וְהָאָ֗רֶץ הָיְתָ֥ה תֹ֙הוּ֙ וָבֹ֔הוּ וְחֹ֖שֶׁךְ עַל־פְּנֵ֣י תְה֑וֹם וְר֣וּחַ אֱלֹהִ֔ים מְרַחֶ֖פֶת עַל־פְּנֵ֥י הַמָּֽיִם׃ וַיֹּ֥אמֶר אֱלֹהִ֖ים יְהִ֣י א֑וֹר וַֽיְהִי־אֽוֹר׃ וַיַּ֧רְא אֱלֹהִ֛ים אֶת־הָא֖וֹר כִּי־ט֑וֹב וַיַּבְדֵּ֣ל אֱלֹהִ֔ים בֵּ֥ין הָא֖וֹר וּבֵ֥ין הַחֹֽשֶׁךְ׃ 

…the earth being unformed and void, with darkness over the surface of the deep and a wind from God sweeping over the water—God said, “Let there be light”; and there was light. God saw that the light was good, and God separated the light from the darkness.

 

There is already something there when God begins to create our world. Tohu va’vohu, chaos, raw material – swirling depths over which a divine wind blows. Perhaps these first verses of the Torah provide a metaphor for how we can move forward and re-create our world after experiencing loss and trauma. 


First, naming

Our text does not gloss over the chaotic swirl of nothingness, it acknowledges it and gives it a name. By giving voice to our experience of trauma, we are better able to avoid the isolation to which it so often gives rise, and allow ourselves to separate from it. 

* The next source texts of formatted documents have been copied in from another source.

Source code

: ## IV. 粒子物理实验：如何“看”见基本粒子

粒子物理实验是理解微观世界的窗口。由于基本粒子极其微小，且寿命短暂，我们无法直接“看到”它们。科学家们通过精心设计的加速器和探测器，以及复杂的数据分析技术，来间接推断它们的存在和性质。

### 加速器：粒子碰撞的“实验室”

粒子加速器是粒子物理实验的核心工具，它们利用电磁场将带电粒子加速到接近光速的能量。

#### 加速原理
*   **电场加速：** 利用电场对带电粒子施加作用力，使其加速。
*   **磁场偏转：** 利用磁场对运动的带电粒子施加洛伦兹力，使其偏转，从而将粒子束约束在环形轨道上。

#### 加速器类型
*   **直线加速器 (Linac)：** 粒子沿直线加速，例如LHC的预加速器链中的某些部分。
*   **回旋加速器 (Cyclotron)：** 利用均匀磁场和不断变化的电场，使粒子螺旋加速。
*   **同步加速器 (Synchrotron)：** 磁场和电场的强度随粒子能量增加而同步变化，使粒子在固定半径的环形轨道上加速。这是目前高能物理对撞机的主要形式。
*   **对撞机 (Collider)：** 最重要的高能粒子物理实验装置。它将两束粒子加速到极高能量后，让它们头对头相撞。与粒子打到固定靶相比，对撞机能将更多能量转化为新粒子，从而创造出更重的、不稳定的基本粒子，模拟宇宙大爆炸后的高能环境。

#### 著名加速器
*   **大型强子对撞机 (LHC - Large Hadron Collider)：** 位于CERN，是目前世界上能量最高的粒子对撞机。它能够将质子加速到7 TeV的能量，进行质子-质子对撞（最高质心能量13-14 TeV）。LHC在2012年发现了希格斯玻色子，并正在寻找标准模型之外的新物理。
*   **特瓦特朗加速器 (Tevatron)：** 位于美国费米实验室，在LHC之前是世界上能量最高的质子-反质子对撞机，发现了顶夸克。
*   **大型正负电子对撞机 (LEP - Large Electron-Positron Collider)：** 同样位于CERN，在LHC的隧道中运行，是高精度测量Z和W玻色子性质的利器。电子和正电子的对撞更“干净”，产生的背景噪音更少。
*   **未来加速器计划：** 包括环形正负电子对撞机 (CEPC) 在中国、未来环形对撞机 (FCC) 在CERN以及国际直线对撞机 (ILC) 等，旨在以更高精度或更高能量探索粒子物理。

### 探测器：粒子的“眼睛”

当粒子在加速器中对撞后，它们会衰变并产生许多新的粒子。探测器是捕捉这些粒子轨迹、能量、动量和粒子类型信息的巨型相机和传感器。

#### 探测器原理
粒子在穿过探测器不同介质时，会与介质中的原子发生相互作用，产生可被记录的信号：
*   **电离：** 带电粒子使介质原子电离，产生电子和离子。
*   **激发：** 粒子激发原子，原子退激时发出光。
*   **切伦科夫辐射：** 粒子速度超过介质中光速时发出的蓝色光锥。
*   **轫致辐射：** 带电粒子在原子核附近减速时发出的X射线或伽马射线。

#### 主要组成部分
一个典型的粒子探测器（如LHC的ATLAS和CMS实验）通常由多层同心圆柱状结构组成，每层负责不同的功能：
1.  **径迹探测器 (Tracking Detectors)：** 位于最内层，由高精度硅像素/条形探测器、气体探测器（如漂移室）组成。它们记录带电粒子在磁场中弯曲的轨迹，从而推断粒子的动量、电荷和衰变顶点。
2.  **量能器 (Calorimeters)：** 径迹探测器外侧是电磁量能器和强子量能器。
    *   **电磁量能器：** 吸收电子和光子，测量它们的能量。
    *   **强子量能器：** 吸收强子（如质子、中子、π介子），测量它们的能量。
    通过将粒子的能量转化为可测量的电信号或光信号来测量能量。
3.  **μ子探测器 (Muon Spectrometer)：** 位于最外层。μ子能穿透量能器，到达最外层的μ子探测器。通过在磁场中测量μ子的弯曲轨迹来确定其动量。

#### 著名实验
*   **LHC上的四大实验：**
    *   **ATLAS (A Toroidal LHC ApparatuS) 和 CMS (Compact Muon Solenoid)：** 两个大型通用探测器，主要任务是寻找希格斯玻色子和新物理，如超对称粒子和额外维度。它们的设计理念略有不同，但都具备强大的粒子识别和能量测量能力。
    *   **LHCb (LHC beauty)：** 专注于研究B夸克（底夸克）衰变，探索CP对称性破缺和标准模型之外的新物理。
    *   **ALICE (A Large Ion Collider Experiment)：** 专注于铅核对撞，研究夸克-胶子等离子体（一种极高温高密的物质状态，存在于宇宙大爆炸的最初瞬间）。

This allows us to be in a place where we can hover over

When God prepares to create, s/he/they do not jump right into the chaotic tohu va’vohu, but rather hover over it, perhaps to survey and process it in all of its depths. When we give ourselves permission to take the time we need to process, it can be easier to find the words that allow us to re-create our lives, rhythms, routines and relationships out of the depths of the tohu va-vohu. So, when we are ready, how can we do this? For this, we can also look to our parsha for guidance. 


Before all of the plants, animals, trees, lakes, grasses, and people that will fill the Earth, our of the darkness of the swirling chaos, God calls forth light. 

In this first creative act, as light is separated from the darkness, the chaos somehow becomes less chaotic. In this new light of… well, eventually day, the swirling tohu va’vohu is tamed, transformed into mere darkness. This does not, however, mean that it is no longer there. The primordial chaos of trauma is still there – and will always in some form be there – but it is tempered, and at every subsequent stage of our continual unfolding and renewing re-creation, transformed further and further.


And so, on this yartzeit of Joyce Fienberg, Richard Gottfried, Rose Mallinger, Jerry Rabinowitz, Cecil Rosenthal, David Rosenthal, Bernice Simon, Sylvan Simon, Daniel Stein, Melvin Wax, Irving Younger as we light our first yartzeit candles, may we find the spark of Divinity in ourselves that gives both permission and the template for engaging in our human process of re-creation. 


And, as we hover above the depths of this moment – and every moment – of trauma, may we be granted the ability to find the right words to call out and summon the light.